Assignment ▸ Restate each of the lines below word for word and drop every picture.

[Extracted entries Boundary: Start]

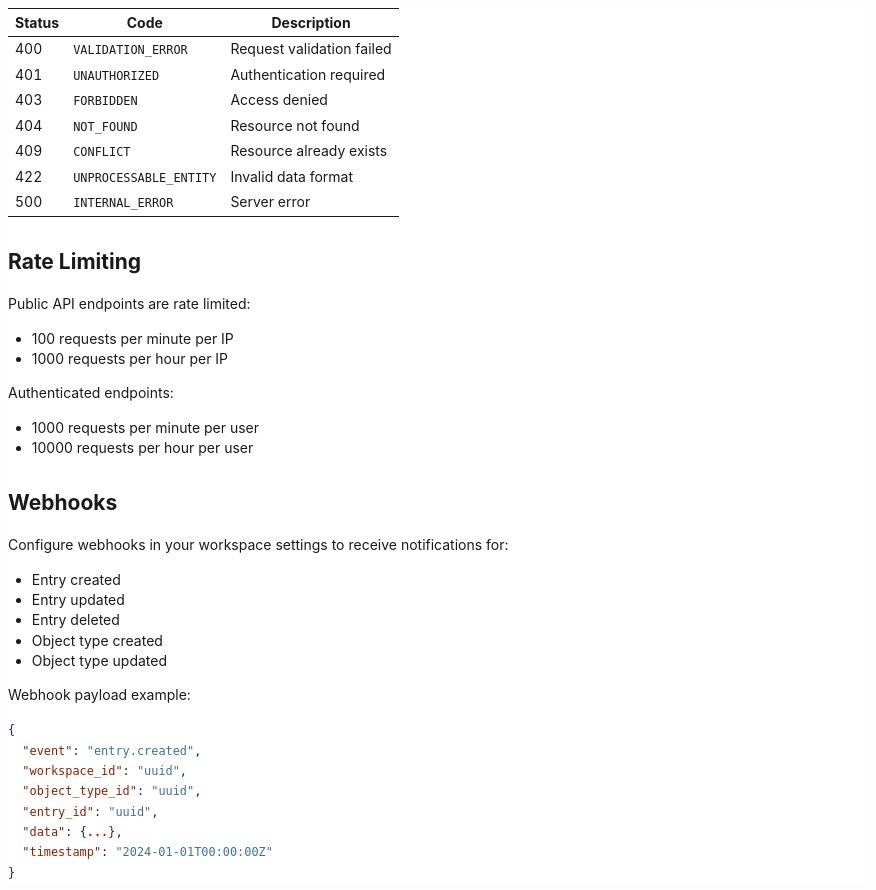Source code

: | Status | Code                   | Description               |
| ------ | ---------------------- | ------------------------- |
| 400    | `VALIDATION_ERROR`     | Request validation failed |
| 401    | `UNAUTHORIZED`         | Authentication required   |
| 403    | `FORBIDDEN`            | Access denied             |
| 404    | `NOT_FOUND`            | Resource not found        |
| 409    | `CONFLICT`             | Resource already exists   |
| 422    | `UNPROCESSABLE_ENTITY` | Invalid data format       |
| 500    | `INTERNAL_ERROR`       | Server error              |

## Rate Limiting

Public API endpoints are rate limited:

- 100 requests per minute per IP
- 1000 requests per hour per IP

Authenticated endpoints:

- 1000 requests per minute per user
- 10000 requests per hour per user

## Webhooks

Configure webhooks in your workspace settings to receive notifications for:

- Entry created
- Entry updated
- Entry deleted
- Object type created
- Object type updated

Webhook payload example:

```json
{
  "event": "entry.created",
  "workspace_id": "uuid",
  "object_type_id": "uuid",
  "entry_id": "uuid",
  "data": {...},
  "timestamp": "2024-01-01T00:00:00Z"
}
```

[Extracted entries Boundary: End]

Exercise answer ▸
Source code

: | Status | Code                   | Description               |
| ------ | ---------------------- | ------------------------- |
| 400    | `VALIDATION_ERROR`     | Request validation failed |
| 401    | `UNAUTHORIZED`         | Authentication required   |
| 403    | `FORBIDDEN`            | Access denied             |
| 404    | `NOT_FOUND`            | Resource not found        |
| 409    | `CONFLICT`             | Resource already exists   |
| 422    | `UNPROCESSABLE_ENTITY` | Invalid data format       |
| 500    | `INTERNAL_ERROR`       | Server error              |

## Rate Limiting

Public API endpoints are rate limited:

- 100 requests per minute per IP
- 1000 requests per hour per IP

Authenticated endpoints:

- 1000 requests per minute per user
- 10000 requests per hour per user

## Webhooks

Configure webhooks in your workspace settings to receive notifications for:

- Entry created
- Entry updated
- Entry deleted
- Object type created
- Object type updated

Webhook payload example:

```json
{
  "event": "entry.created",
  "workspace_id": "uuid",
  "object_type_id": "uuid",
  "entry_id": "uuid",
  "data": {...},
  "timestamp": "2024-01-01T00:00:00Z"
}
```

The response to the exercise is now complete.